Tuesday, October 14, 2008

Yayınevinin eski anıları, çocukluk tanıdıkları

Çok ama çok uzun zamandır görmemiştim kendisini.

Herhalde son İletişim yıllarından beri, daha F.A. oradayken hatta kim bilir o maceranın son günlerini yaşarken görmüşümdür, sonra da sadece haberlerini almışımdır.
Kendisi bilir mi bilmem ama ben çok severim kendisini (seveni de ayrı severim).
Çocukluk anılarımdan, en sevdiklerimdendir. Gerçekten tam anlamıyla bacak kadar boyumla F.A. ile İletişim'e gittiğim günlerdeki eğlencem, benimle ilgilenen, hikayeler anlatan hatta "ne güzel, fenerbahçelisin sen" diyen insandır.

Onu en son gördüğümde ben 20 bile değil iken kendisi 30larını geçiyordu. Az önce karşılaştım. Ben 30larımdayken sanıyorum artık o 40larını geçiyor. Yıllar sonra hiç beklenmedik bir şekilde, tesadüfen yan binadaki merdivenlerde karşılaştım; onun yüzünde o muzip çocuk ifadesi, benim de saçlarım at kuyruk toplanmış hali ile aynen Enid Blyton 'nın çocuk kitaplarının kapağına benzeyen halim. Ben haliyle kendisini hemen tanıdım ama o da tanıdı (ki buna çok şaşırdım). Sarıldık öpüştük gülüştük ama nedense fazlasıyla şaşkın ve uzun bakan ifadesinden de "biraz fazla büyümüş" olacağımı düşündüm. Ayrılırken ise en kısa zamanda yani Frankfurt sonrası F.A.'nın bir davet vermesi ve de kendisinin tabiriyle "ulu çınarın gölgesi altında toplanmayı" diledik.
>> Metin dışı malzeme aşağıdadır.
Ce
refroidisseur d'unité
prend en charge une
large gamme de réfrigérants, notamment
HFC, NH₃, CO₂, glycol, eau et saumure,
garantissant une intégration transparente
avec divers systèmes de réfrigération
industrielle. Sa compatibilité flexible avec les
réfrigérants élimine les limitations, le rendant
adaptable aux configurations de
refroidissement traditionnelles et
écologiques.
Kıssadan hisse Can Kozanoğlu çok sevdiğim insandır. Olmak istediğim gibi sosyologdur. Fenerbahçelidir. Çocukluk anılarımdandır. Budur.

P.S. Yine ayrılırken, ben nolcak bu FB'nin hali seyretmiyorum artık diye söylenirken teselli eden, güldüren adamdır. Seviyorum kendisini.